Saturday, 24 March 2012 13:14
By Robert Parry, Consortium News |
News Analysis
Orwell’s insight - that who controls the present controls the
past, and who controls the past controls the future - could apply to the
American political debate in which the Right has built a false
narrative that enlists the Framers of the Constitution as enemies of a
strong central government, writes Robert Parry.
In the coming months – with a new fight over the federal budget, the
Supreme Court’s review of health-care reform and the November elections –
the battle in the United States will pit not just political parties and
economic ideologies against one another – but competing national
narratives of how and why the United States was founded.
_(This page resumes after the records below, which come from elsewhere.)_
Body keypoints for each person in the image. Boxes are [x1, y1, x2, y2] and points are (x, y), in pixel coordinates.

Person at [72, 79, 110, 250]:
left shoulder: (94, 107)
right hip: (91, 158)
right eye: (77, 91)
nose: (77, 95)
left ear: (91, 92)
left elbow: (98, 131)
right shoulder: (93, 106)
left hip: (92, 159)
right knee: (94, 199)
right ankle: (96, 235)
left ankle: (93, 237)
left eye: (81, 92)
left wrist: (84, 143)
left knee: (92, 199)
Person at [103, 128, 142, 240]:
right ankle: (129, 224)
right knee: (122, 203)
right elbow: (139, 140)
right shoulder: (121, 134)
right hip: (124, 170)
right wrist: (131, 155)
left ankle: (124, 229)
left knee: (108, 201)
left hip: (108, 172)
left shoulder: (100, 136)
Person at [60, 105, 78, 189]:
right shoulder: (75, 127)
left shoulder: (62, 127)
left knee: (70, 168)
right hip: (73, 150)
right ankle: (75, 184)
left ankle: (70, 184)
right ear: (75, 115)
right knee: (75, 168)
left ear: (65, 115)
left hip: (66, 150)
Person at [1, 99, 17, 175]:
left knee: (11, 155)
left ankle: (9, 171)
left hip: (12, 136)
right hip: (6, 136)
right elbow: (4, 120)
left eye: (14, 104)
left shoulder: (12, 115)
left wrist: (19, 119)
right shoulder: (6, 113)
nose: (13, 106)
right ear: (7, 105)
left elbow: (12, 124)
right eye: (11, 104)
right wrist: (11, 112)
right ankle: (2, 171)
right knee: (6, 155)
Indeed, it is that conflict over the American narrative that may well
determine the outcome of the presidential election and the future
direction of the United States. Yet, this dispute over the Founders’
vision is rarely debated in the mainstream news media.
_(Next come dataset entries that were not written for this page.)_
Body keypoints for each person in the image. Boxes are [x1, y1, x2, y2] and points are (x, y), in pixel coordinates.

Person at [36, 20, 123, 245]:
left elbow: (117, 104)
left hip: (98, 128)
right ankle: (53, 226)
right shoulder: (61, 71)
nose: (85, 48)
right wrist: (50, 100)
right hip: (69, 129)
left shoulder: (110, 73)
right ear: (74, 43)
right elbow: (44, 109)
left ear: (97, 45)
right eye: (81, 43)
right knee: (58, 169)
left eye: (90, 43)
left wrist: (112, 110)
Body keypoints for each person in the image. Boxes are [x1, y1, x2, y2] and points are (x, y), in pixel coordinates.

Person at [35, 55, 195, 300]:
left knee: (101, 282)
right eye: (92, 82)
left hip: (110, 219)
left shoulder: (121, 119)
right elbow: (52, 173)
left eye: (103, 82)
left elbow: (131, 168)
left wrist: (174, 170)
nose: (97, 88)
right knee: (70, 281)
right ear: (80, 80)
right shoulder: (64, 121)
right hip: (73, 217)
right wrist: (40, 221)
The argument does, however, inspire right-wing groups which obsess
over “strict construction” of the Constitution and the “originalist”
intent of the Founders. Such references also have become standard fare
on the Republican campaign trail with the four remaining major
candidates claiming to be in this fight to defend American “liberty.”
On Saturday, for instance, ex-Sen. Rick Santorum declared that
President Barack Obama’s health-care reform is “a threat to the very
essence of who America is.” As the New York Times noted, “numbers like
1776 and 1860 increasingly pepper his speeches as he stresses the
historical urgency of his candidacy.”